> Data provided
Start of Block

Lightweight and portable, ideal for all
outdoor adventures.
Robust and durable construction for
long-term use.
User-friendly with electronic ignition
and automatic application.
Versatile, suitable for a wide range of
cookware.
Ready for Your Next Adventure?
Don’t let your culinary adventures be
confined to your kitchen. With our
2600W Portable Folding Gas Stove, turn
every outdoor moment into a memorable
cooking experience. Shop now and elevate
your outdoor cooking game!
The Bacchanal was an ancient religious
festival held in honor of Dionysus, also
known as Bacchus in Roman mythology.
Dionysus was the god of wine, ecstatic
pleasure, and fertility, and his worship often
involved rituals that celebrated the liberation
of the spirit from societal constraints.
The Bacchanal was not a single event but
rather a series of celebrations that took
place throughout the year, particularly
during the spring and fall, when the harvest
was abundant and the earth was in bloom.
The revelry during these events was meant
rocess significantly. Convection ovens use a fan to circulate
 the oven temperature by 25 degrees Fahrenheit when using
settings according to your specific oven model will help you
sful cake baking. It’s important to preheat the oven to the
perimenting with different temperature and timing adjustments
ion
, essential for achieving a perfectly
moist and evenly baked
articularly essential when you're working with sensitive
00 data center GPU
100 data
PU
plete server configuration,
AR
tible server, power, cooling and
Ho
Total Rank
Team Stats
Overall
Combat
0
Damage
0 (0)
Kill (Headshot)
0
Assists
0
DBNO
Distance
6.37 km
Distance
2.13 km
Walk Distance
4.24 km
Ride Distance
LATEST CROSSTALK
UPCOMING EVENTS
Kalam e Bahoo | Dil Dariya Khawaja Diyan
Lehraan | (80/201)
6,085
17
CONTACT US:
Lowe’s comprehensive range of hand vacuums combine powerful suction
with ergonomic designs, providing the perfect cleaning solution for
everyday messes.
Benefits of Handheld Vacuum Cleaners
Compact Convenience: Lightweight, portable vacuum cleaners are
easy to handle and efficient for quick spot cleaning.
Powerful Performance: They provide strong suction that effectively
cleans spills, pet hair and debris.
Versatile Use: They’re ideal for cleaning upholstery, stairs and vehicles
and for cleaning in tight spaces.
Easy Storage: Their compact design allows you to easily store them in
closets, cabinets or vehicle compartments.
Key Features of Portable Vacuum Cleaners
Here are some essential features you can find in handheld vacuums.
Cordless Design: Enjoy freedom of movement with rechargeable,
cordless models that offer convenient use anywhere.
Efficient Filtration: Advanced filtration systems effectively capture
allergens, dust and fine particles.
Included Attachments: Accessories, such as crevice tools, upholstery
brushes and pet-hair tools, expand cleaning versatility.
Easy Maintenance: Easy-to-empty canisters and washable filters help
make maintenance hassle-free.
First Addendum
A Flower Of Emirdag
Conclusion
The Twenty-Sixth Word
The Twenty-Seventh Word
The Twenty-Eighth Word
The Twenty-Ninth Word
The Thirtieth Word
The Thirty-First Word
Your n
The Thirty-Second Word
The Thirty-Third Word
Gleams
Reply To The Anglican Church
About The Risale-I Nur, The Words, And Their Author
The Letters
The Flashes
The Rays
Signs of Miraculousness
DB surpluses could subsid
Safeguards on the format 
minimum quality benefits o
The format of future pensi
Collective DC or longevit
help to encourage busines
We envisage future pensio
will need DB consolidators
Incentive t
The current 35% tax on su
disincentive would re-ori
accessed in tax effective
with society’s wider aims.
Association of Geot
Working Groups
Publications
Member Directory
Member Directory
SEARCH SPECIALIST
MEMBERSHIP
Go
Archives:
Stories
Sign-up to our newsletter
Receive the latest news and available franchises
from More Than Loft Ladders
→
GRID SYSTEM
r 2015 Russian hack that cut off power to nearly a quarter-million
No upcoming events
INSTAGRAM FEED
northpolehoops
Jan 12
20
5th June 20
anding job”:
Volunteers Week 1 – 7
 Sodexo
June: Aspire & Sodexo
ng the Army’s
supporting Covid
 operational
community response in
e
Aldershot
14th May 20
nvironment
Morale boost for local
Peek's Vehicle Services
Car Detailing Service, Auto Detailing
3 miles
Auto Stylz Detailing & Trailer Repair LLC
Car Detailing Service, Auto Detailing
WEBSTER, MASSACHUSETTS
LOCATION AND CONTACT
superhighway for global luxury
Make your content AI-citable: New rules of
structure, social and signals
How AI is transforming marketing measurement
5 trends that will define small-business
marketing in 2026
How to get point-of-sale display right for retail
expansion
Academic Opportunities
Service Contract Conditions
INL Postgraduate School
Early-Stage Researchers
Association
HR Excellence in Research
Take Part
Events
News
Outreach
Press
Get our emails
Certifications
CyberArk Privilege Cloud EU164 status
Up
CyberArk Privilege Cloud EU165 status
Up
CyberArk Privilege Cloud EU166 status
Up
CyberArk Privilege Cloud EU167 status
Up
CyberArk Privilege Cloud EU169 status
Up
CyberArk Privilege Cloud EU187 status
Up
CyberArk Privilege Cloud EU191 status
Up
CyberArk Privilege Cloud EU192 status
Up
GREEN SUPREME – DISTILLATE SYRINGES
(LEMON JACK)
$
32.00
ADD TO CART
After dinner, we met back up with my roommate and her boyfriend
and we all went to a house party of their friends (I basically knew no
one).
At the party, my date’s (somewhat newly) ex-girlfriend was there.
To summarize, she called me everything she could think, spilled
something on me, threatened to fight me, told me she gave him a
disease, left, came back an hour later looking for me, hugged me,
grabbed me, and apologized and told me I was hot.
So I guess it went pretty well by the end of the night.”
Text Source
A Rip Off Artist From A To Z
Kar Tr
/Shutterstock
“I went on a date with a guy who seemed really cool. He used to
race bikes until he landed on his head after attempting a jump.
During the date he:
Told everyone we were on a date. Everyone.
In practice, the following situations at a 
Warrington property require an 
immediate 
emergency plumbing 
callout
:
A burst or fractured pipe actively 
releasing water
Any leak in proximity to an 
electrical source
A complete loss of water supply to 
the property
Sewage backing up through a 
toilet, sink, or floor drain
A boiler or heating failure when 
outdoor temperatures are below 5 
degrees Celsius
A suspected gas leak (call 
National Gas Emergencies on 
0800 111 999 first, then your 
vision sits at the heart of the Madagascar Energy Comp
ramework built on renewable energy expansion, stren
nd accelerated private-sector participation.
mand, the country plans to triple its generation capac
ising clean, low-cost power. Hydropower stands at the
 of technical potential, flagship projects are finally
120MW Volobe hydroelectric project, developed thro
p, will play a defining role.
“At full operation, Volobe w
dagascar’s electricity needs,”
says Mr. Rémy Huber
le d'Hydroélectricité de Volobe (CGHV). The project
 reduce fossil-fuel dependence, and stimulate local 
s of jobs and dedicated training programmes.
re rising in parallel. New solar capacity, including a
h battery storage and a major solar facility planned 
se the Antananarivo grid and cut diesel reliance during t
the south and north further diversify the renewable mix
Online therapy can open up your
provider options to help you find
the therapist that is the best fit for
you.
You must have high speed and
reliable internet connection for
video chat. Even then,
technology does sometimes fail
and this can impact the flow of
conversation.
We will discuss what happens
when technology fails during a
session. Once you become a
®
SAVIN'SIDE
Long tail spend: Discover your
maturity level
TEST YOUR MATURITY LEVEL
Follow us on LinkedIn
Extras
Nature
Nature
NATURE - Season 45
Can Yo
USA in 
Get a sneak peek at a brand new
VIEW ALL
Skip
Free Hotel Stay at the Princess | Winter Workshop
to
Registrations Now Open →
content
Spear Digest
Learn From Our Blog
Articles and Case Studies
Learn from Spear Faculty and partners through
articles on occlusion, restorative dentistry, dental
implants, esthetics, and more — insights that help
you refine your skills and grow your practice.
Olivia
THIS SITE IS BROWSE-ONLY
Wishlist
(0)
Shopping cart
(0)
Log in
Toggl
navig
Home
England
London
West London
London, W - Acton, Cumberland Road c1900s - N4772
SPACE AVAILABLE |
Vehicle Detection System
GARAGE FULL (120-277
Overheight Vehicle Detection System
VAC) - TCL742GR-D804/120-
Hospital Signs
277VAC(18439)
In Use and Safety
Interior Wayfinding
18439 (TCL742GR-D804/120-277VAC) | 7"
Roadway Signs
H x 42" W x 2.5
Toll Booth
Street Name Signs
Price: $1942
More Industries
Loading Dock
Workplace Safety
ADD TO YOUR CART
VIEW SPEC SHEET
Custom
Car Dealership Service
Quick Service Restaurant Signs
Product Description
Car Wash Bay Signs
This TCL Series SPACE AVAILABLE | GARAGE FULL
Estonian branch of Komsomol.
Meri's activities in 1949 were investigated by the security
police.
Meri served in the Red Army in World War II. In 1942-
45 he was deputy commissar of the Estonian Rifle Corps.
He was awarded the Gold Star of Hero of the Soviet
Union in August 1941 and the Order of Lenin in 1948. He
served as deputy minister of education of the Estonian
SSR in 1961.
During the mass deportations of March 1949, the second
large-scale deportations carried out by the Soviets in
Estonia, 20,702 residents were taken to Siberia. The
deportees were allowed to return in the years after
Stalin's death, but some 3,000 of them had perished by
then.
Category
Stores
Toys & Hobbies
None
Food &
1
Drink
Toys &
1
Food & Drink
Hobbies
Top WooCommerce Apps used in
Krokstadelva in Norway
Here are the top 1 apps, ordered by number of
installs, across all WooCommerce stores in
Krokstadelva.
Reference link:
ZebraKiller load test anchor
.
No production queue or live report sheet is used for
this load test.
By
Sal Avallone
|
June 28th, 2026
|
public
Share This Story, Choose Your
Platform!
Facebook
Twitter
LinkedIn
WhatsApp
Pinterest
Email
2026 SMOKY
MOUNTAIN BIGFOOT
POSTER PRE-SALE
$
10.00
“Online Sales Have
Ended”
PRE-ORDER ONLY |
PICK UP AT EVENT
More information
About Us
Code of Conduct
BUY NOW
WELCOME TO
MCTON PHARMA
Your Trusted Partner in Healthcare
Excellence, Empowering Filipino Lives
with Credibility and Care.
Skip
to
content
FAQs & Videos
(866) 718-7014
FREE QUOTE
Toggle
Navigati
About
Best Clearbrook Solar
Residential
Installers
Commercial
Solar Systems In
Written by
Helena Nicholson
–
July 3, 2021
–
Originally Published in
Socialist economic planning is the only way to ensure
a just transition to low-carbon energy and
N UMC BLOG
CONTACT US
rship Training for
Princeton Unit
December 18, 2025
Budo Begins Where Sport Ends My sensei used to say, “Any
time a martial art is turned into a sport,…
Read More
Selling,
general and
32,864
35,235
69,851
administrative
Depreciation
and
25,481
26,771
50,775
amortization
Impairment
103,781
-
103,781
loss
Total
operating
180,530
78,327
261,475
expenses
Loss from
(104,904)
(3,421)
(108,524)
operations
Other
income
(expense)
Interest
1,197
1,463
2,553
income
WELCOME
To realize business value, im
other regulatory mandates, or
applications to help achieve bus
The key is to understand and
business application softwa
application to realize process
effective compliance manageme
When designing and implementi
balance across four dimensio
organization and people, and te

End of Block

> Problem requirements
Can you copy the items word for word, starting at the very beginning and ending with the line that contains "rocess significantly. Convection", including that line?

> Response to the task
Lightweight and portable, ideal for all
outdoor adventures.
Robust and durable construction for
long-term use.
User-friendly with electronic ignition
and automatic application.
Versatile, suitable for a wide range of
cookware.
Ready for Your Next Adventure?
Don’t let your culinary adventures be
confined to your kitchen. With our
2600W Portable Folding Gas Stove, turn
every outdoor moment into a memorable
cooking experience. Shop now and elevate
your outdoor cooking game!
The Bacchanal was an ancient religious
festival held in honor of Dionysus, also
known as Bacchus in Roman mythology.
Dionysus was the god of wine, ecstatic
pleasure, and fertility, and his worship often
involved rituals that celebrated the liberation
of the spirit from societal constraints.
The Bacchanal was not a single event but
rather a series of celebrations that took
place throughout the year, particularly
during the spring and fall, when the harvest
was abundant and the earth was in bloom.
The revelry during these events was meant
rocess significantly. Convection ovens use a fan to circulate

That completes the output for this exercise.